Offenbar empfand Josip Broz Tito genauso, der im fernen Jahr 1947 die Inselgruppe Brijuni (die unmittelbar danach Brioni hieß) zum ersten Mal besuchte. Nur dass für ihn im Gegensatz zu mir das Leben im Paradies auf Erden rasch Realität wurde. Nicht lange und der Präsident Jugoslawiens verfügte über eine Residenz auf dem Inselchen Vanga, und in den dreißig Jahren, die er dieses Privileg genoss, verbrachte er pro Jahr bis zu vier Monate dort. Aber er hat sich auf Vanga natürlich nicht nur erholt, keineswegs! Seine Urlaube waren selbstverständlich Arbeitsurlaube, während derer er das Land, die Partei sowie das Militär führte und nebenbei unzählige Staatsmänner, Film- und sonstige Stars aus der ganzen Welt empfing, die den Ruhm Brionis allüberall verbreiteten. Darüber unter anderem informiert die Fotoausstellung “Tito na Brijunima” (Tito und die Brijuni-Inseln), die bereits 1984 in einem Museum in der Nähe des Hafens eröffnet wurde. Im ersten Stock sind die Aufenthalte Titos im Brioni-Archipel dokumentiert, von seinem ersten, schicksalhaften Besuch bis zum letzten im Mai 1979. Auf Hunderten sepiafarbener Fotografien reihen sich offizielle wie private Begebenheiten aus dem Leben des Präsidenten aneinander, etwa die berühmte Mandarinenernte, gesellige Abende mit Schauspielern, Entspannung beim Drechseln an der Drehbank, mit dem Jagdgewehr und so weiter. Damit werden Leben und Werk des “größten Sohns unserer Nationen und Nationalitäten” – der “naroda i narodnosti”, wie es damals hieß – dokumentiert oder besser gesagt verherrlicht.

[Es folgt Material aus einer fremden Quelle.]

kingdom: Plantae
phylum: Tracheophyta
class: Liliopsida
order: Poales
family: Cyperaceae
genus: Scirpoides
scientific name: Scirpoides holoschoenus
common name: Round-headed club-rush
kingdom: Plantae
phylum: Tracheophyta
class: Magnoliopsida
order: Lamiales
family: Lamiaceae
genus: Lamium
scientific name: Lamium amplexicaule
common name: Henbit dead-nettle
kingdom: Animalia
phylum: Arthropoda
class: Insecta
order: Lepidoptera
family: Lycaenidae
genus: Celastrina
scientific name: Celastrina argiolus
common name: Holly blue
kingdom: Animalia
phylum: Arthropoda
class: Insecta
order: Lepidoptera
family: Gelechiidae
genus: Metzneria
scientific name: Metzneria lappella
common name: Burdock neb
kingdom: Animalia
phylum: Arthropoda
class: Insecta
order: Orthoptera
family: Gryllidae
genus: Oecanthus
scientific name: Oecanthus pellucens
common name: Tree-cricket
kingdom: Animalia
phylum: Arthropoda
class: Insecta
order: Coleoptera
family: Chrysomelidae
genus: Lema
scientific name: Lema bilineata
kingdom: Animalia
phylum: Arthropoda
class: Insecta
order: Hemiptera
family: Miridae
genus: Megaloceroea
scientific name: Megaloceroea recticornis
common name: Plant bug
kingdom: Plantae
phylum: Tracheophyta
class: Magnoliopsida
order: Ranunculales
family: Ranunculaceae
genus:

Diese fünfundzwanzig Jahre alte Ausstellung ist nur ein winziges Mosaiksteinchen des Personenkults, den die Nationen und Nationalitäten aus dem jugoslawischen Raum systematisch aufbauten und pflegten.

Als Gegenpol zu dieser Glorifizierung und Mythologisierung einer historisch bedeutsamen Persönlichkeit erschien kürzlich ein Buch, demzufolge diese Persönlichkeit, egal, wie historisch bedeutsam sie gewesen sein mag, durchaus nicht unstrittig ist. Gemeint ist der im Verlag der Vechernji List veröffentlichte Band Tito – fenomen stoljeca (“Tito, das Jahrhundertphänomen”), vorgelegt von Pero Simic, einem Journalisten aus Belgrad (mit einem Vorwort von Zvonimir Despot und einer Einleitung von Antun Vrdoljak) – und es liest sich wie ein Krimi! Denn es erzählt eine außerordentlich interessante, verwickelte Geschichte nach dem Motto: “Was Sie schon immer über Tito wissen wollten, aber sich nie zu fragen getrauten!” Simics Buch will mit Geheimnissen und Halbwahrheiten über Titos Leben aufräumen, es bedient sich dabei einer Reihe verschiedener Quellen und zitiert sie ausführlich. Es enthält Fotografien und Fotokopien verschiedener Dokumente, von denen manche noch nie öffentlich gezeigt wurden. Ziel ist die Demontage von Tito als Person und politischer Stratege. Für Simic war Tito von dem Moment an, in dem er sich für die Politik entschied, ein geschickter Manipulator, Lügner und Falschspieler, ein ehrgeiziger Mann, der keine Skrupel kannte, reihenweise Mitarbeiter und sogar Freunde ermorden ließ, Massenexekutionen wie in Bleiburg befahl oder die Gefangeneninsel Goli Otok einrichten ließ. Da diese Anschuldigungen auf Zitaten gründen, können im Grunde nur Fachleute den Wert dieses Buches beurteilen. Seine Glaubwürdigkeit hängt von der Glaubwürdigkeit der Quellen ab, zu der sich die Historiker vermutlich äußern werden. Solange sie das nicht getan haben, kann der gewöhnliche Leser Simics Buch nicht anders als eben einen Kriminalroman lesen.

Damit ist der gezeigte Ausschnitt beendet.